KETENTUAN TUGAS: Bisakah Anda menuliskan ulang secara persis bagian teks tentang tokoh sufi di bawah, semuanya mulai dari "Beliau menghafal Al-Qur’an" sampai ke "sampai telah meninggalkannya."?

═════ KUTIPAN UNTUK DIBACA

Kamis, 17 Maret 2011

TOKOH SUFI


Mengenal Beberapa Tokoh Sufi (1)

 
1.      Hasan al-Bashri

a.      Riwayat Hidup Hasan al-Bashri
Hasan al-Bashri adalah seorang zahid yang sangat masyhur di kalangan tabi’in. Beliau mempunyai nama lengkap Abu Said al-Hasan bin Yasar, lahir di Madinah pada tahun 632 M/21 H dan wafat pada tahun 728 M/110 H.
Beliau menghafal Al-Qur’an pada usia 12 tahun, dan tidaklah beliau berpindah dari satu surat ke surat yang lainnya kecuali setelah mengetahui tafsir dan sebab turunnya surat tersebut. Beliau tidak mengurus satu dirham pun dalam perdagangan, bukan pula sebagai sekutu seorang penguasa. Tidaklah beliau memerintahkan sesuatu sehingga telah dilaksanakan dan tidak pula melarang dari sesuatu sampai telah meninggalkannya.

Abu Burdah bin Abi Musa Al-Asy’ari berkata:”Aku belum pernah meliahat seseorang yang menyerupai para shahabat Muhammad shalallahu ‘alaihi wa sallam selain beliau (Al-Hasan).”[1]
b.      Pemikiran Tasawuf Hasan al-Bashri
Tasawuf Hasan al-Bashri didasari oleh rasa takut siksa Tuhan di dalam neraka. Akan tetapi bukan karena siksaanlah Hasan al-Bashri takut, melainkan kebesaran jiwanya akan kekurangan dan kelalaian dirinyalah yang mendasari tasawufnya itu sehingga dengan perasaan takutnya itu seakan-akan neraka diciptakan hanya untuknya.[2]
Orang yang beriman menurut Hasan al-Bashri adalah orang yang mengetahui apa yang dikatakan oleh Allah sehingga itulah yang ia katakan demikian pula orang yang beriman adalah orang yang paling baik amalannya dan paling takut kepada Allah dan sekalipun ia menafkahkan hartanya setinggi gunung, ia seakan-akan tidak dapat melihatnya.[3]
Di antara ajaran tasawuf Hasan al-Bashri dan senantiasa menjadi buah bibir kaum sufi adalah:
Anak Adam
Dirimu, diriku !

══════════
═════ MATERI YANG DIAMBIL

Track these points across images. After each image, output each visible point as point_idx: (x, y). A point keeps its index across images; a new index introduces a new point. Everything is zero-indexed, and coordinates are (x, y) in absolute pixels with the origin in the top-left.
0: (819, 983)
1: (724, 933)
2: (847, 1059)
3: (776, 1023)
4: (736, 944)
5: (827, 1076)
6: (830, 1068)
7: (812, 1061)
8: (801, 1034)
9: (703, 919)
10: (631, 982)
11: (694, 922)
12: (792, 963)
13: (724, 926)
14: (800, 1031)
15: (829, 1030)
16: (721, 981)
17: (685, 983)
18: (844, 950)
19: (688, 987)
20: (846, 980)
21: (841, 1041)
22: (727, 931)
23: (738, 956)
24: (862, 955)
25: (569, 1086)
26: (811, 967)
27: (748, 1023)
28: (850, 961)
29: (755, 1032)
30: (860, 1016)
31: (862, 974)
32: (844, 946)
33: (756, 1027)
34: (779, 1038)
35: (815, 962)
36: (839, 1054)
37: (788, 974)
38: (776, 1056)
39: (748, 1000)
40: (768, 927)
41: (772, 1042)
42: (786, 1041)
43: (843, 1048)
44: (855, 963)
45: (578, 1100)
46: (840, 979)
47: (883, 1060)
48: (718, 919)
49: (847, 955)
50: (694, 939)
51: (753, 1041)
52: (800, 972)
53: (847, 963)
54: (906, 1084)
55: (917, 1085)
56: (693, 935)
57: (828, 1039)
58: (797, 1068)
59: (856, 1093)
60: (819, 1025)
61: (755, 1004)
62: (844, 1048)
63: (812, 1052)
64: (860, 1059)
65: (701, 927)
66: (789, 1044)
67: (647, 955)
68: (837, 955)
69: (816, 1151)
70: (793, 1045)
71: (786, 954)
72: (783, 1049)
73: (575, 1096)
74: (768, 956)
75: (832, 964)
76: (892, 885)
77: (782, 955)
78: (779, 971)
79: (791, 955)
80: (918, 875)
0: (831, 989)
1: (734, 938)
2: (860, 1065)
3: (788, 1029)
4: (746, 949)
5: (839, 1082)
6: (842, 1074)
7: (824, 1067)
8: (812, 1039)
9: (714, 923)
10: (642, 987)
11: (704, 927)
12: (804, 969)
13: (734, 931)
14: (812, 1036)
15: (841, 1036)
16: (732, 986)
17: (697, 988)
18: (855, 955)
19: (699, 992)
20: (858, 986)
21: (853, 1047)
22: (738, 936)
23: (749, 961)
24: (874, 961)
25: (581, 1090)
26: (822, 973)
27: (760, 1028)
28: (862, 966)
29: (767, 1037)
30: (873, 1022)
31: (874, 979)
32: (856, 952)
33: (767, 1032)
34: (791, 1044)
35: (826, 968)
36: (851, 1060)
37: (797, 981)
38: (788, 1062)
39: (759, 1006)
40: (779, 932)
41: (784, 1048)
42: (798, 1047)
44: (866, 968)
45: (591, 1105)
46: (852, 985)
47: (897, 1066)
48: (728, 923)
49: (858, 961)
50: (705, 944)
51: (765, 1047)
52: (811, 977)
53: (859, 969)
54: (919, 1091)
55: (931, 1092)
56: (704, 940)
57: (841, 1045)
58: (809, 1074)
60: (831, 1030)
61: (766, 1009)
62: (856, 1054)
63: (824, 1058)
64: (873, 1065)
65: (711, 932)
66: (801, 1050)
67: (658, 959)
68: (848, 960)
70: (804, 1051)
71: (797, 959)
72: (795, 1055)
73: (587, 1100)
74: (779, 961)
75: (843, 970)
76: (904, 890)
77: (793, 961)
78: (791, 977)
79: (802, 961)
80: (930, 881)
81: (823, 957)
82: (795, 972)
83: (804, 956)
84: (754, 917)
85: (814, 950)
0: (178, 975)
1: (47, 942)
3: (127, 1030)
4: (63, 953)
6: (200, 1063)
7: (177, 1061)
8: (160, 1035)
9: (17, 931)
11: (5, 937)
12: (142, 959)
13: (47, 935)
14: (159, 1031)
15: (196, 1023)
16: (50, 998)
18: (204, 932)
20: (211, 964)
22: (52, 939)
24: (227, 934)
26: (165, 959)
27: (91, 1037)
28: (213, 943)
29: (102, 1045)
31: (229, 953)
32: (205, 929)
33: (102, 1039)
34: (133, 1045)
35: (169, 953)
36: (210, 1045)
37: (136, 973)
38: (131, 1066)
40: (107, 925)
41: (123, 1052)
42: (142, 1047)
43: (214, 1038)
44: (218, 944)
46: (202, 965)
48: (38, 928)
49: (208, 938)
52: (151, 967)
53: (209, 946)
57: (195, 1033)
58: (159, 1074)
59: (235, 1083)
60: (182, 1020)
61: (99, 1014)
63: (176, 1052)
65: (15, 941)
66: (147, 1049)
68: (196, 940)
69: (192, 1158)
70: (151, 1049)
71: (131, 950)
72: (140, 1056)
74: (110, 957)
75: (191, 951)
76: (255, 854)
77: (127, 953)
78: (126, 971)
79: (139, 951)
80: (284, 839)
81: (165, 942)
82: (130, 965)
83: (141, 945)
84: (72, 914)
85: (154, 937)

══════════
═════ MATERI YANG DIAMBIL

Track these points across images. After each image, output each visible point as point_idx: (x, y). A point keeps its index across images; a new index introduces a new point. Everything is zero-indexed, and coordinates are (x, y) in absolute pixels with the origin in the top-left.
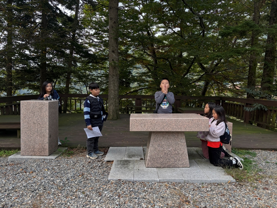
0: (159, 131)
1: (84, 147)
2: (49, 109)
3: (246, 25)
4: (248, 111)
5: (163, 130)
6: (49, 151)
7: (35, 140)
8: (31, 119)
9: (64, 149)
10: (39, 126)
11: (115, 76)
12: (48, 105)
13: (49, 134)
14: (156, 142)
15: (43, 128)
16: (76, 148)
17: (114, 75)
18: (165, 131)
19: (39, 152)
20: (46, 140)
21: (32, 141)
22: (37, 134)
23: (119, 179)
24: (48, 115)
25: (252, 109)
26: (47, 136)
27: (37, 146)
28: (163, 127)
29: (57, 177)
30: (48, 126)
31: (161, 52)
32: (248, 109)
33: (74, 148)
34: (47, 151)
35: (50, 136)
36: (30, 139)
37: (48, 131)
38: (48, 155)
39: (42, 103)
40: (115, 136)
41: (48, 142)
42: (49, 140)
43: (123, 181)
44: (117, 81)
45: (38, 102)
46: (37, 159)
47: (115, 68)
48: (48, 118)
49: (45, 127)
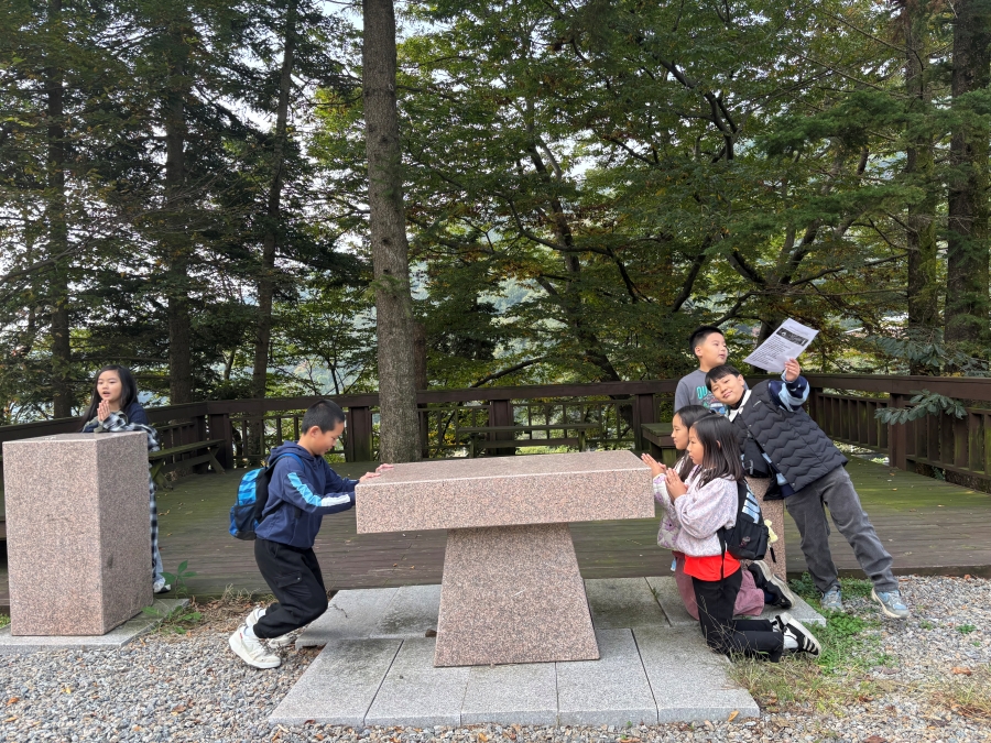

══════════
═════ MATERI YANG DIAMBIL

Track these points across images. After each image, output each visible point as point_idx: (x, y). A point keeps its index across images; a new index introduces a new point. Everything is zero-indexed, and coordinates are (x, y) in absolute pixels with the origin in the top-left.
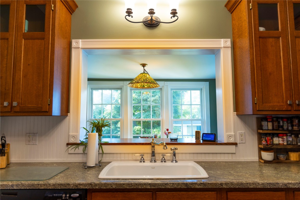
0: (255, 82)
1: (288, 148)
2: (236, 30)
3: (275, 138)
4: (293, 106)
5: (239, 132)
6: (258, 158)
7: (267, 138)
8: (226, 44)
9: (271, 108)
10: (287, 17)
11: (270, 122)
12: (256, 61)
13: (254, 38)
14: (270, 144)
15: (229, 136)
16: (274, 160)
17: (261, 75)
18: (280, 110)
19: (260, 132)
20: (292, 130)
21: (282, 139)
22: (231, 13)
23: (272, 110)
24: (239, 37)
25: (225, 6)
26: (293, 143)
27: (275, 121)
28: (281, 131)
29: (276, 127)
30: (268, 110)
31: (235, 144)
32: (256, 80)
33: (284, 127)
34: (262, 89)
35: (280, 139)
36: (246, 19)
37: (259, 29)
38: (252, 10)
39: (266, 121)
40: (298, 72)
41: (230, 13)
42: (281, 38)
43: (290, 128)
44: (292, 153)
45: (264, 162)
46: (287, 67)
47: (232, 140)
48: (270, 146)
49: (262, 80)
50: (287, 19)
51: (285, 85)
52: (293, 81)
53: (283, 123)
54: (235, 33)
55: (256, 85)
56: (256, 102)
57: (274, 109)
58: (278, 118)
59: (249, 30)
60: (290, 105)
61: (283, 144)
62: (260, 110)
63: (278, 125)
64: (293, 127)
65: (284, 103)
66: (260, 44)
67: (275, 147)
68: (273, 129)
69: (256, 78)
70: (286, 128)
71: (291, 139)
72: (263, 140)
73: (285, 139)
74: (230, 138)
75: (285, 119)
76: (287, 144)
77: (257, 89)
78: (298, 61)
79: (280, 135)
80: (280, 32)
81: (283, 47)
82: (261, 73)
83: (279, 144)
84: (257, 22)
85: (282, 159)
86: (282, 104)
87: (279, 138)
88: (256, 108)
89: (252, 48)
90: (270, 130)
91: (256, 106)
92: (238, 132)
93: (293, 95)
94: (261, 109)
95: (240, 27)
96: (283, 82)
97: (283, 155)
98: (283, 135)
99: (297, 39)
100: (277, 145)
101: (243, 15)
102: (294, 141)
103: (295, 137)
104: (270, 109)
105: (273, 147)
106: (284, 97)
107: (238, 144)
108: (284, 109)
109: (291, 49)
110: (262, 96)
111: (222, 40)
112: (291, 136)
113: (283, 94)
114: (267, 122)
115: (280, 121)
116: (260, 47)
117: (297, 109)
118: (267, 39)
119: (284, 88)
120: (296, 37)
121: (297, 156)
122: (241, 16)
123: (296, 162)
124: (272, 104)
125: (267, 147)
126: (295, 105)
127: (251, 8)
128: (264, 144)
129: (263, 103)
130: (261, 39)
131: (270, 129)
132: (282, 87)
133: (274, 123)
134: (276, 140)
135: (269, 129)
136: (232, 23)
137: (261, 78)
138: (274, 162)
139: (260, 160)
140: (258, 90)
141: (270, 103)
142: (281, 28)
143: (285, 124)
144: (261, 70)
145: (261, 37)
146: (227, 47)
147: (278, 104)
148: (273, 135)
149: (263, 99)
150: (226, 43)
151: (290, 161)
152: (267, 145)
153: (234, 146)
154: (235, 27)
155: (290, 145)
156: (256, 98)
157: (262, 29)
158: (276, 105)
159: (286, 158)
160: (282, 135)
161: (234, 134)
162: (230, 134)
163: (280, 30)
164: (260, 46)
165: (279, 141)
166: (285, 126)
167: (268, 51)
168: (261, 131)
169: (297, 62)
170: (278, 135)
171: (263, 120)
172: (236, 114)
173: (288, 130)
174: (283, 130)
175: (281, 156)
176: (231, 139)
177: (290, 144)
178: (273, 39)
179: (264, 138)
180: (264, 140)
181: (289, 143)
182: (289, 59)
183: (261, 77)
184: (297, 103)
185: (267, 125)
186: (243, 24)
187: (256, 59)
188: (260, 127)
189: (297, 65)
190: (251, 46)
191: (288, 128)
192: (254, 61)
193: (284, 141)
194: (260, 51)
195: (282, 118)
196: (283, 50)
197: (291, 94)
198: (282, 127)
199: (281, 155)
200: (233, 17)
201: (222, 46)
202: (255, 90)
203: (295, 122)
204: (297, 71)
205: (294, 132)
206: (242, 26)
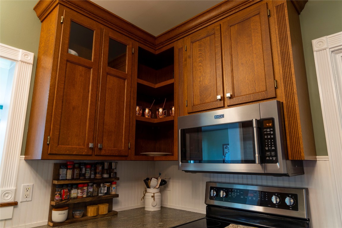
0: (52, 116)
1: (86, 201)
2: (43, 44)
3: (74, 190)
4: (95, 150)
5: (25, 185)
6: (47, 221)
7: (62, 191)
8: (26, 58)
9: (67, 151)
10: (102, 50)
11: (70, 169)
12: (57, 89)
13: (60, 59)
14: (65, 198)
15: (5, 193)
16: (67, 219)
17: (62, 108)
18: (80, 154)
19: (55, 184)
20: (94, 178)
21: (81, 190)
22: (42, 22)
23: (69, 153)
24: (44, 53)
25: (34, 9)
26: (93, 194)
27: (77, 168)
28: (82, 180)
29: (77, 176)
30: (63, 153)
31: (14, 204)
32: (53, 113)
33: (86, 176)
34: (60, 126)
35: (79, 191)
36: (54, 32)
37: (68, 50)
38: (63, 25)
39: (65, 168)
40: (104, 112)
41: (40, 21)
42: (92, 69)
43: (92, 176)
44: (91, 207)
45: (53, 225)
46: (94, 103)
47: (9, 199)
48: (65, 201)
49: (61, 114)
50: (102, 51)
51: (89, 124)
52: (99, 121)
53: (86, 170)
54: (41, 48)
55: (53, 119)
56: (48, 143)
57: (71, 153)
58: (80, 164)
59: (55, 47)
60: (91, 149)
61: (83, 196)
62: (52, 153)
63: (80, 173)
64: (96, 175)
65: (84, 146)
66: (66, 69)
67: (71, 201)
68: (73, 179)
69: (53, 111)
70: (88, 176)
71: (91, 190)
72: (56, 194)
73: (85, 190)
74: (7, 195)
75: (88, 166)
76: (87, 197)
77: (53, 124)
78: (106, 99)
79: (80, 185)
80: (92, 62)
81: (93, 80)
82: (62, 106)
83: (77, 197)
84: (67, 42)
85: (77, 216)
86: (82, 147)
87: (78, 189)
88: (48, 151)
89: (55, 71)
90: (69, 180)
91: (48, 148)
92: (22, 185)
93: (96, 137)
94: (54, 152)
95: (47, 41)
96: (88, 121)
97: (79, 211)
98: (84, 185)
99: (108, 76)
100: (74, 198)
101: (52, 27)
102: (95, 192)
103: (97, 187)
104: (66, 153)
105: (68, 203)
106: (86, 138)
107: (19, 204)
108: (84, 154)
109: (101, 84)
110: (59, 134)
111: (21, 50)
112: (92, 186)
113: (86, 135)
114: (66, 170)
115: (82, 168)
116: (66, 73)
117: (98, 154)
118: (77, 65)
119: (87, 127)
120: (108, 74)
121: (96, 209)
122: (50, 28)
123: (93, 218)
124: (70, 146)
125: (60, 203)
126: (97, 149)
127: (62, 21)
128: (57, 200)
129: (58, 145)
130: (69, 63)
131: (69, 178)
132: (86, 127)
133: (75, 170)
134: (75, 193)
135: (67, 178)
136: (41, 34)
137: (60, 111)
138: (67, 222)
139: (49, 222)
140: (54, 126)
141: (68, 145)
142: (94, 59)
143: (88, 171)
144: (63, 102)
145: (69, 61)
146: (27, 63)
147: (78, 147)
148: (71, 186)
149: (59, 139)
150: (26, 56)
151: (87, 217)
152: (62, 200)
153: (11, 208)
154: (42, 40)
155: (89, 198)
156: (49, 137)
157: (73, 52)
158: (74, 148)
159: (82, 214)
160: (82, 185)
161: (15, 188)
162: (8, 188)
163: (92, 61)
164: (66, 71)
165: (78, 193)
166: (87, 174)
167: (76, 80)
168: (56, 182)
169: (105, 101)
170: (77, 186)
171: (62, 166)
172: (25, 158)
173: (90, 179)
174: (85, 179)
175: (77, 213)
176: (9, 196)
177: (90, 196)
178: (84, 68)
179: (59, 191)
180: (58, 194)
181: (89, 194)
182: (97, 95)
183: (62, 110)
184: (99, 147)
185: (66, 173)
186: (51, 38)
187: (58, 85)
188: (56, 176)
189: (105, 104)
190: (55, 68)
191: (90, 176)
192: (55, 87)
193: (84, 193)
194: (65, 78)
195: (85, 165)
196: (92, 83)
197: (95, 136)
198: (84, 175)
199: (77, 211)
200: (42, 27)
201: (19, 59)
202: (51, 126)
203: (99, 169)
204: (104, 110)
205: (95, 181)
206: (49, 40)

══════════

HASIL TUGAS:
Beliau menghafal Al-Qur’an pada usia 12 tahun, dan tidaklah beliau berpindah dari satu surat ke surat yang lainnya kecuali setelah mengetahui tafsir dan sebab turunnya surat tersebut. Beliau tidak mengurus satu dirham pun dalam perdagangan, bukan pula sebagai sekutu seorang penguasa. Tidaklah beliau memerintahkan sesuatu sehingga telah dilaksanakan dan tidak pula melarang dari sesuatu sampai telah meninggalkannya.